Pethokoukis: Many progressive Dems here in the states, including Vermont senator Bernie sanders who is running for president, have argued that America should model itself on Scandinavia and its “egalitarian social democracies.” What do you think we are getting right when we in the USA talk about Sweden and Scandinavia, and what are we getting wrong?
Sanandaji: This is a really important argument and it’s not a new argument. I think in the presidential election of 1936 President Roosevelt makes a similar argument, that America should look at Sweden, their work policies, corporatism, and so on. What you get right is that Scandinavia, Sweden, Denmark, and so on have a very high quality of life, low poverty, much lower inequality than the USA, and they are fairly affluent.
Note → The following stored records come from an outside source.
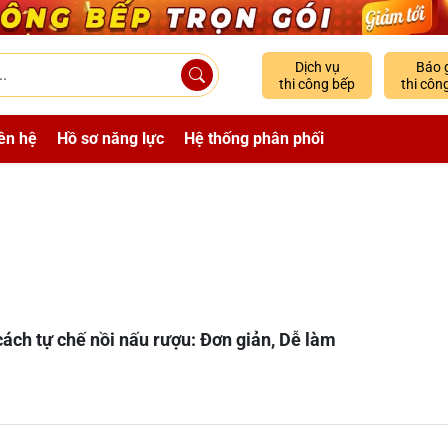
Dịch vụ
Báo 
thi công bếp
thi côn
ên hệ
Hồ sơ năng lực
Hệ thống phân phối
ách tự chế nồi nấu rượu: Đơn giản, Dễ làm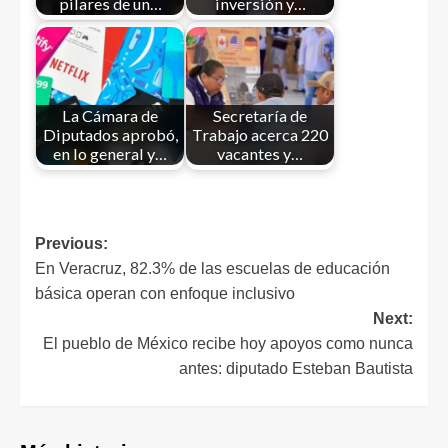
pilares de un…
inversión y…
La Cámara de
Secretaría de
Diputados aprobó,
Trabajo acerca 220
en lo general y…
vacantes y…
Previous:
En Veracruz, 82.3% de las escuelas de educación
básica operan con enfoque inclusivo
Next:
El pueblo de México recibe hoy apoyos como nunca
antes: diputado Esteban Bautista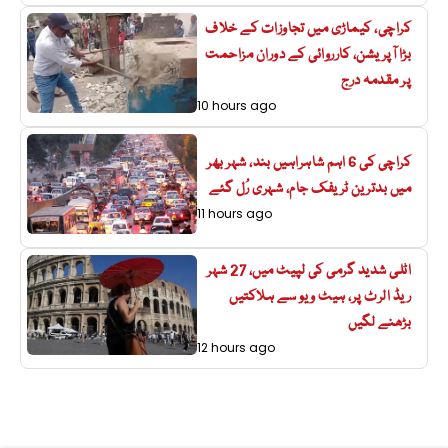
کراچی، کیماڑی میں تجاوزات کے خلاف
بڑا آپریشن، کارروائی کے دوران مزاحمت
پر مقدمہ درج
10 hours ago
کراچی کی 6 اہم شاہراہیں بند، شہر بھر
میں بدترین ٹریفک جام، شہری رُل گئے
11 hours ago
اٹلی شدید گرمی کی لپیٹ میں، 27 شہر
ریڈ الرٹ پر، ہیٹ ویو سے ہلاکتیں
بڑھنے لگیں
12 hours ago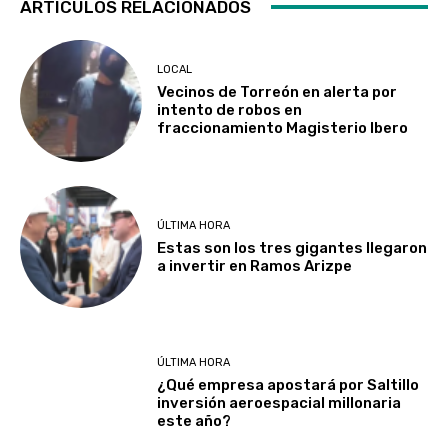
ARTICULOS RELACIONADOS
LOCAL
Vecinos de Torreón en alerta por
intento de robos en
fraccionamiento Magisterio Ibero
ÚLTIMA HORA
Estas son los tres gigantes llegaron
a invertir en Ramos Arizpe
ÚLTIMA HORA
¿Qué empresa apostará por Saltillo
inversión aeroespacial millonaria
este año?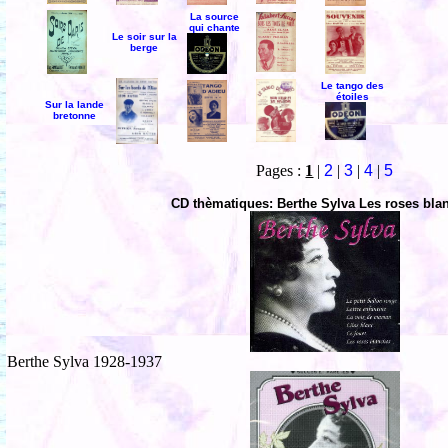
La source
qui chante
Le soir sur la
berge
Le tango des
étoiles
Sur la lande
bretonne
Pages :
1
|
2
|
3
|
4
|
5
CD thèmatiques: Berthe Sylva Les roses bla
Berthe Sylva 1928-1937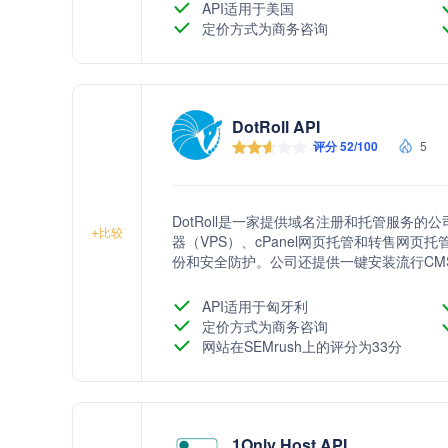
API适用于美国
定价方式为商务咨询
DotRoll API
评分 52/100
5
DotRoll是一家提供域名注册和托管服务
+
比较
器（VPS）、cPanel网页托管和转售网
份和安全防护。公司还提供一键安装流行CM
API适用于匈牙利
定价方式为商务咨询
网站在SEMrush上的评分为33分
1Only Host API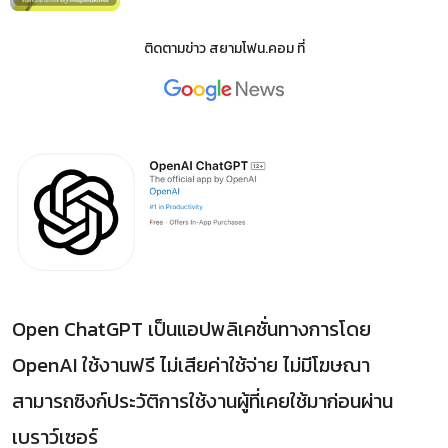
ติดตามข่าว
สยามโฟน.คอม
ที่
Open ChatGPT เป็นแอปพลิเคชั่นทางการโดย
OpenAI ใช้งานฟรี ไม่เสียค่าใช้จ่าย ไม่มีโฆษณา
สามารถซิงก์ประวัติการใช้งานผู้ที่เคยใช้มาก่อนผ่าน
เบราว์เซอร์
What you completely get wrong – progressives, and maybe libertarians as well – is this idea that outcomes in a country in a society are entirely determined by short-term impact government policies. Scandinavia’s egalitarianism is a known fact and it goes back thousands of years … In the 1930s, Sweden had a lower poverty rate than the US did, and has a lower poverty rate than the US does now. Sweden had a higher life expectancy than most other countries in the 1800s, and I’ve written, and my brother Nima Sanandaji has written a book “Scandinavian Unexceptionalism” exactly on this topic, which is conflating outcomes due to very unique social capital, homogenous population, culture, hundreds of years of development and just say “They have a higher tax rate and lower poverty, therefore if we raise our tax rate, we will become Sweden.” This is such an important argument.
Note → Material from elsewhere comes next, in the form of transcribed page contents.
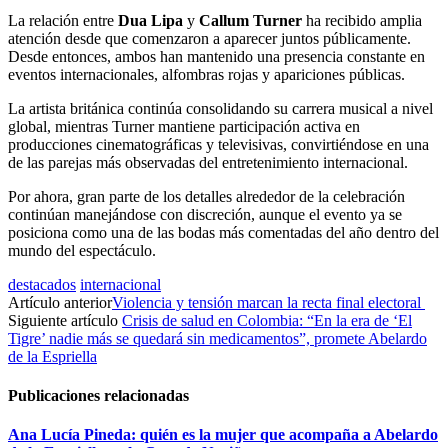
La relación entre
Dua Lipa
y
Callum Turner
ha recibido amplia
atención desde que comenzaron a aparecer juntos públicamente.
Desde entonces, ambos han mantenido una presencia constante en
eventos internacionales, alfombras rojas y apariciones públicas.
La artista británica continúa consolidando su carrera musical a nivel
global, mientras Turner mantiene participación activa en
producciones cinematográficas y televisivas, convirtiéndose en una
de las parejas más observadas del entretenimiento internacional.
Por ahora, gran parte de los detalles alrededor de la celebración
continúan manejándose con discreción, aunque el evento ya se
posiciona como una de las bodas más comentadas del año dentro del
mundo del espectáculo.
destacados
internacional
Artículo anterior
Violencia y tensión marcan la recta final electoral
Siguiente artículo
Crisis de salud en Colombia: “En la era de ‘El
Tigre’ nadie más se quedará sin medicamentos”, promete Abelardo
de la Espriella
Publicaciones relacionadas
Ana Lucía Pineda: quién es la mujer que acompaña a Abelardo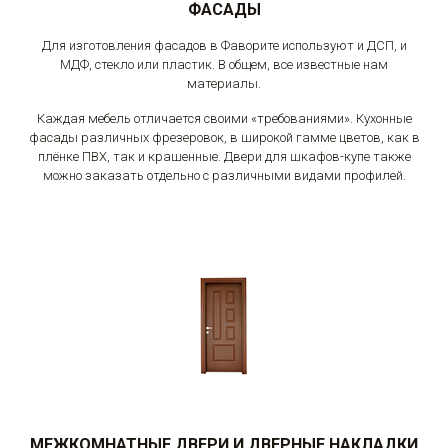
ФАСАДЫ
Для изготовления фасадов в Фаворите используют и ДСП, и
МДФ, стекло или пластик. В общем, все известные нам
материалы.
Каждая мебель отличается своими «требованиями». Кухонные
фасады различных фрезеровок, в широкой гамме цветов, как в
плёнке ПВХ, так и крашенные. Двери для шкафов-купе также
можно заказать отдельно с различными видами профилей.
МЕЖКОМНАТНЫЕ ДВЕРИ И ДВЕРНЫЕ НАКЛАДКИ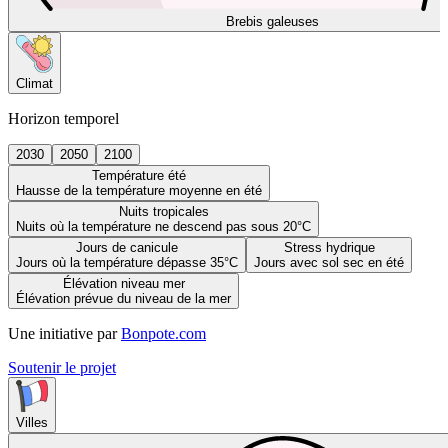
Brebis galeuses
Climat
Horizon temporel
2030
2050
2100
Température été
Hausse de la température moyenne en été
Nuits tropicales
Nuits où la température ne descend pas sous 20°C
Jours de canicule
Stress hydrique
Jours où la température dépasse 35°C
Jours avec sol sec en été
Élévation niveau mer
Élévation prévue du niveau de la mer
Une initiative par
Bonpote.com
Soutenir le projet
Villes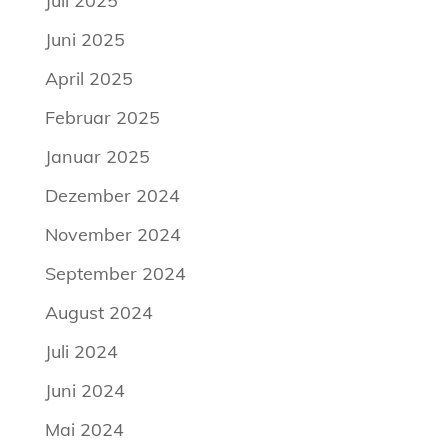
Juli 2025
Juni 2025
April 2025
Februar 2025
Januar 2025
Dezember 2024
November 2024
September 2024
August 2024
Juli 2024
Juni 2024
Mai 2024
One is, why just cherry pick Scandinavia? A lot of countries in Europe have high tax rates, and today it’s no longer the case that Northern Europe has a systematically bigger welfare state than Southern Europe. They have much better outcomes but not a bigger share of the government than France or even Italy. So it’s interesting that Bernie Sanders uses Denmark more than Sweden, because Sweden has just cut taxes and so is not the perfect example anymore.
Anyway, why so sure that you will become Scandinavia? Maybe you become Italy instead, with similar welfare state system but very different outcomes. Maybe you become Greece or Portugal.
The US has been trying to do this since the 1960s; they say, “Raise our taxes, try out social policies” and we will become Sweden. We tried that in the US, and it did not deliver the same favorable outcomes. Economists have a very strong bias in emphasizing policy and deemphasizing culture, historical institutions, social capital, etc., and you have this idea, “We have these models, everyone is identical, we have the state and the market, and if we observe Japan, Sweden, and Albania have different outcomes, that must be due to their tax rate, or details in unemployment insurance.” Whereas I would argue that no, look at culture, work ethic.